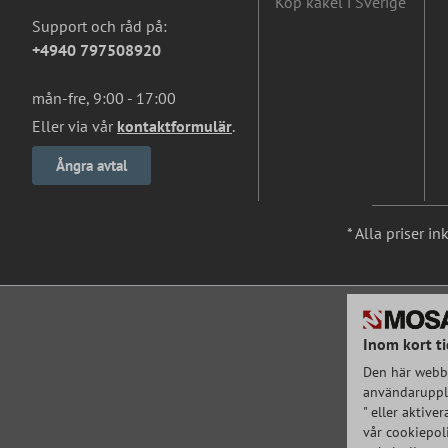
Köp kakel i Sverige
Support och råd på:
+4940 797508920
mån-fre, 9:00 - 17:00
Eller via vår
kontaktformulär
.
Ångra avtal
* Alla priser i
Inom kort ti
Den här webbp
användarupple
" eller aktive
vår cookiepoli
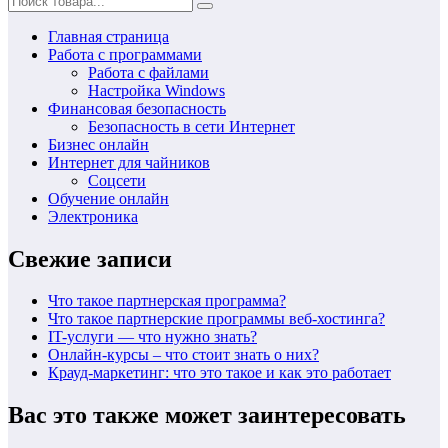
Главная страница
Работа с программами
Работа с файлами
Настройка Windows
Финансовая безопасность
Безопасность в сети Интернет
Бизнес онлайн
Интернет для чайников
Соцсети
Обучение онлайн
Электроника
Свежие записи
Что такое партнерская программа?
Что такое партнерские программы веб-хостинга?
IT-услуги — что нужно знать?
Онлайн-курсы – что стоит знать о них?
Крауд-маркетинг: что это такое и как это работает
Вас это также может заинтересовать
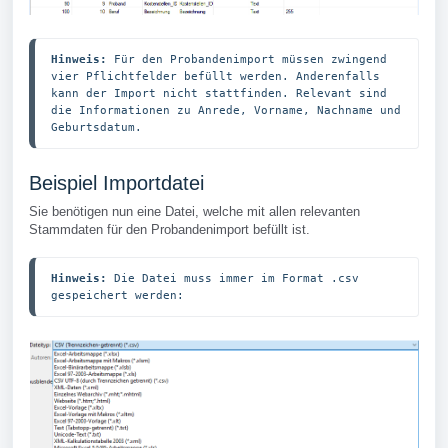
Hinweis: 
Für den Probandenimport müssen zwingend 
vier Pflichtfelder befüllt werden. Anderenfalls 
kann der Import nicht stattfinden. Relevant sind 
die Informationen zu Anrede, Vorname, Nachname und 
Geburtsdatum.
Beispiel Importdatei
Sie benötigen nun eine Datei, welche mit allen relevanten
Stammdaten für den Probandenimport befüllt ist.
Hinweis:
 Die Datei muss immer im Format .csv 
gespeichert werden:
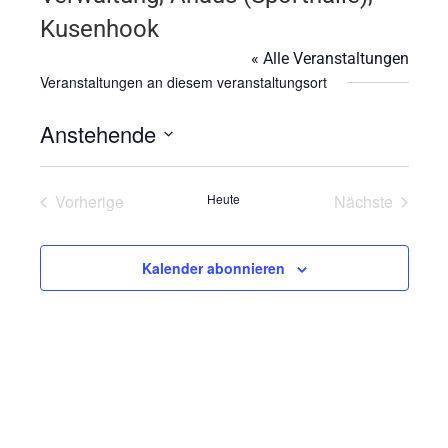
Kusenhook
« Alle Veranstaltungen
Veranstaltungen an diesem veranstaltungsort
Anstehende
Datum
wählen.
Vorherige
Heute
Nächste
Veranstaltungen
Veranstalt
Kalender abonnieren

###

- **BRIEF**:
Transcribe every entry word for word, excluding images.

- **RESPONSE TO THIS EXERCISE**:
Köp kakel i Sverige
Support och råd på:
+4940 797508920
mån-fre, 9:00 - 17:00
Eller via vår
kontaktformulär
.
Ångra avtal
* Alla priser i
Inom kort ti
Den här webbp
användarupple
" eller aktive
vår cookiepoli
Главная страница
Работа с программами
Работа с файлами
Настройка Windows
Финансовая безопасность
Безопасность в сети Интернет
Бизнес онлайн
Интернет для чайников
Соцсети
Обучение онлайн
Электроника
Свежие записи
Что такое партнерская программа?
Что такое партнерские программы веб-хостинга?
IT-услуги — что нужно знать?
Онлайн-курсы – что стоит знать о них?
Крауд-маркетинг: что это такое и как это работает
Вас это также может заинтересовать
Hinweis: 
Für den Probandenimport müssen zwingend 
vier Pflichtfelder befüllt werden. Anderenfalls 
kann der Import nicht stattfinden. Relevant sind 
die Informationen zu Anrede, Vorname, Nachname und 
Geburtsdatum.
Beispiel Importdatei
Sie benötigen nun eine Datei, welche mit allen relevanten
Stammdaten für den Probandenimport befüllt ist.
Hinweis:
 Die Datei muss immer im Format .csv 
gespeichert werden:
Kusenhook
« Alle Veranstaltungen
Veranstaltungen an diesem veranstaltungsort
Anstehende
Datum
wählen.
Vorherige
Heute
Nächste
Veranstaltungen
Veranstalt
Kalender abonnieren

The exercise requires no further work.